Election result poses dilemma for Bush in his war on terror
By Guy Dinmore and Roula Khalaf
The Bush administration’s promotion of democracy forms the core of US foreign policy. It was the pillar of President George W. Bush’s second inaugural address a year ago and, officials say, will be reiterated in his State of the Union address on Tuesday night.
But having assisted Hamas – listed as a terrorist group by the US – to power through elections Washington insisted should take place, the Bush administration is now in a dilemma in the ‘war on terror’.
Does it cut off institutional aid to the Palestinians and thus choke the democratic evolution? And does the US scale back its regional ambitions following the surge of Islamists not just among Palestinians, but also in other parts of the Middle East?
Some in the administration had anticipated a Hamas victory; others were shocked by the outcome.

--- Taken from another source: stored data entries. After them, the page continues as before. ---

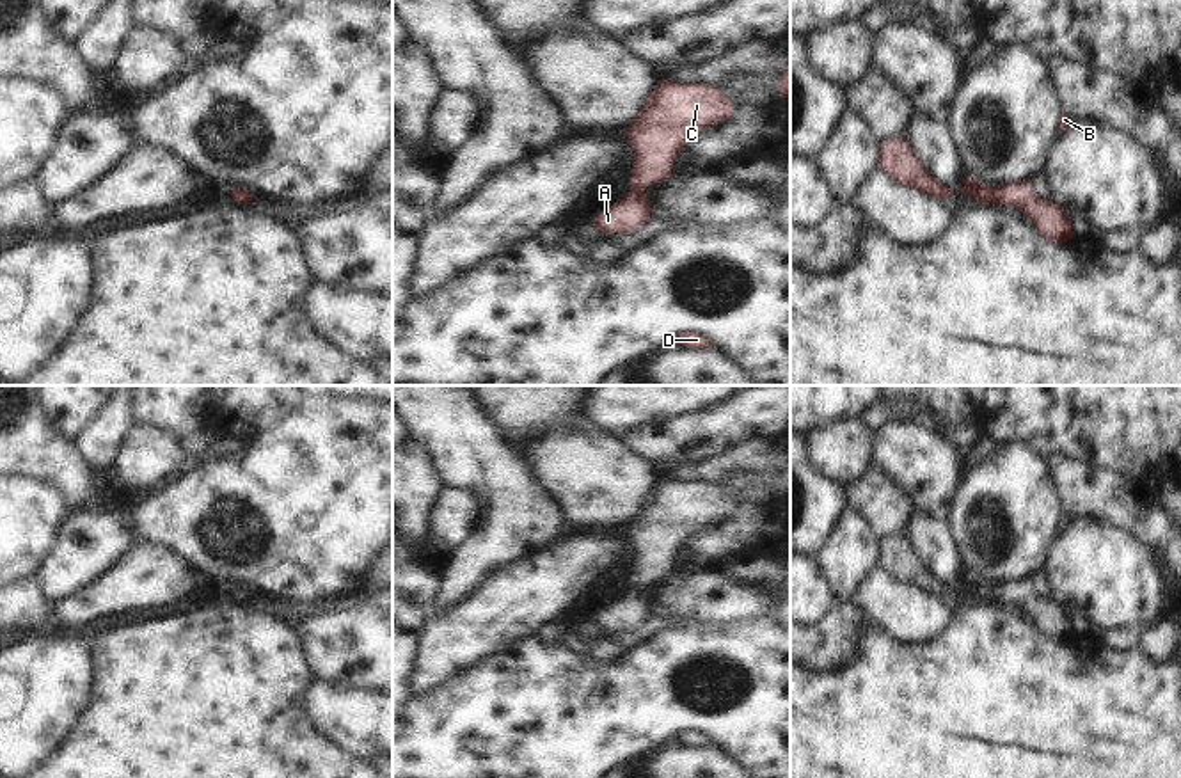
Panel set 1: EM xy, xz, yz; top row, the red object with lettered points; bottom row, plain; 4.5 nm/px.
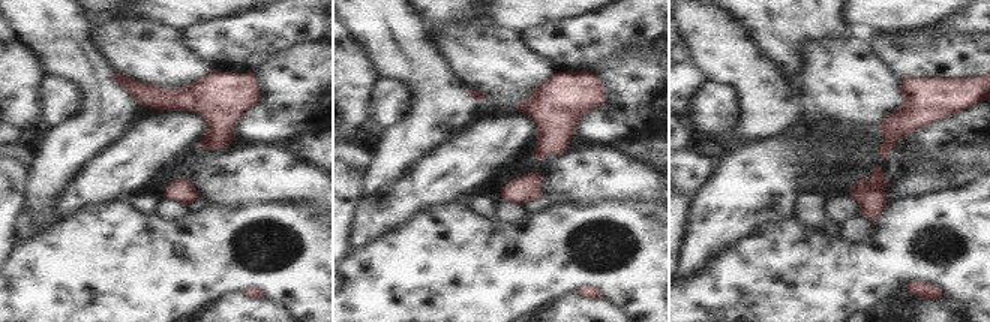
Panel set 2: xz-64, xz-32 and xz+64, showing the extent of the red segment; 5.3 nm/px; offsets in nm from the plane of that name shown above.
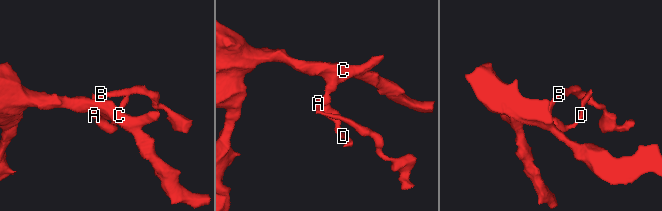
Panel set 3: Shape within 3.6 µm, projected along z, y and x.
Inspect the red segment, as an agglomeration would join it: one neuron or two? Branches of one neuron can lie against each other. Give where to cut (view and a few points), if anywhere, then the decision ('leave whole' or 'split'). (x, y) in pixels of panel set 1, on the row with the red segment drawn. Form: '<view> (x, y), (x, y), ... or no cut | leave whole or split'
no cut | leave whole

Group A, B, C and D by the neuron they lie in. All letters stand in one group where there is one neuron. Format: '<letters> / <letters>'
A B C D

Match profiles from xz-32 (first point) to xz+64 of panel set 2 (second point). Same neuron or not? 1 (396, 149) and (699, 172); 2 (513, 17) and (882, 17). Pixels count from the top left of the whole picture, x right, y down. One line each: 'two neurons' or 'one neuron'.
1: two neurons
2: one neuron

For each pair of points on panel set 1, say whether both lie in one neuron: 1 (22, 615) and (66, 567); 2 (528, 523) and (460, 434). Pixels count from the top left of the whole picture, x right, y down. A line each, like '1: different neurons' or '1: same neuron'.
1: different neurons
2: same neuron

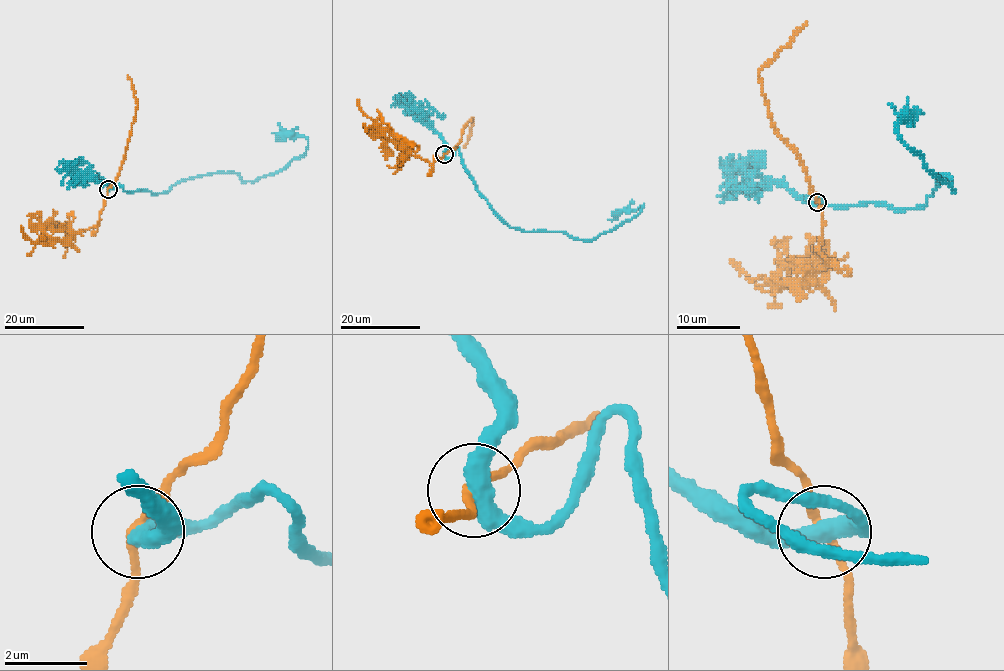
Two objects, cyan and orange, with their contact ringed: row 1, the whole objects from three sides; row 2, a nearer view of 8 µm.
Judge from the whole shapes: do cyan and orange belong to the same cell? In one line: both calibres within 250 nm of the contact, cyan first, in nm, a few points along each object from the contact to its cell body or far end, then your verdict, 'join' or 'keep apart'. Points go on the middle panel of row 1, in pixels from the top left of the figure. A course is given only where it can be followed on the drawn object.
calibres 440 and 200 nm; course cyan (444, 155), (451, 158), (458, 147), (477, 191), (511, 227), (591, 240), (644, 204), (608, 219); course orange (444, 155), (441, 158), (436, 155), (431, 165), (412, 156), (386, 127), (380, 128), (368, 118), (356, 100); keep apart

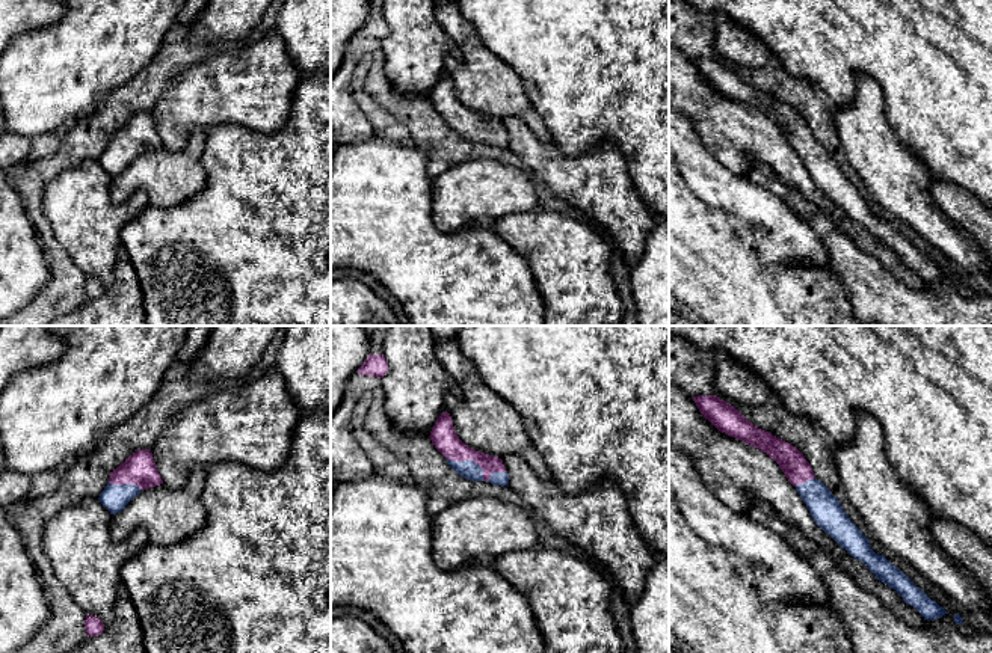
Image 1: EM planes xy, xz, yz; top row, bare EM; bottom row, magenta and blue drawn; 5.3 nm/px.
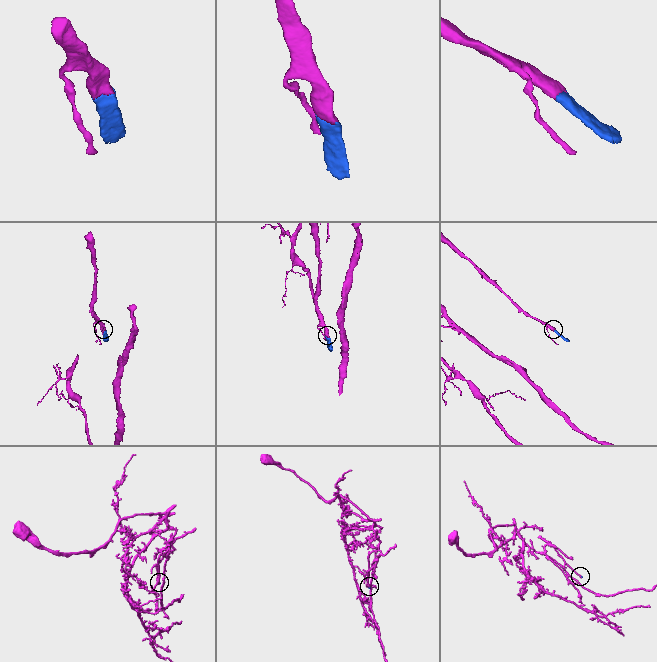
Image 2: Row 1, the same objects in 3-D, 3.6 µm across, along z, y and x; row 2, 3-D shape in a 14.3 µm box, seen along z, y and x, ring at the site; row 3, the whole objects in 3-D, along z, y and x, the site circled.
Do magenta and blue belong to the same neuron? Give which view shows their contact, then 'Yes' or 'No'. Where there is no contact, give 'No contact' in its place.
Touches magenta in xz. Yes

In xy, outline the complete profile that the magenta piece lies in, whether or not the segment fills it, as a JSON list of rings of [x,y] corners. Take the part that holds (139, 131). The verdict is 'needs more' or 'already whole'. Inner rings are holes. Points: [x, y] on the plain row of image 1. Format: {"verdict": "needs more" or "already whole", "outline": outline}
{"verdict": "needs more", "outline": [[[137,112],[121,128],[110,134],[110,140],[98,163],[110,176],[116,176],[142,152],[163,146],[152,115]]]}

Mr Bush’s initial public reaction was measured. Hardly in a position to denounce the outcome of a vote widely deemed to have been fair, he called the elections a healthy process and spoke of the’power of democracy’. He said the results had shaken up the’old guar’, expressing the dominant view within the administration that the status quo among Palestinians, and in the region, was unsustainable. But he also warned that the US would not deal with Hamas as long as it opposed Israel’s existence and espoused violence.
The Hamas victory provides an extreme test case for the Bush philosophy of transformation to moderation through elections – a dream that critical’realist’ dismiss as’utopian’. Hamas will head a government without a state, with no fixed borders and much of its territory under occupation.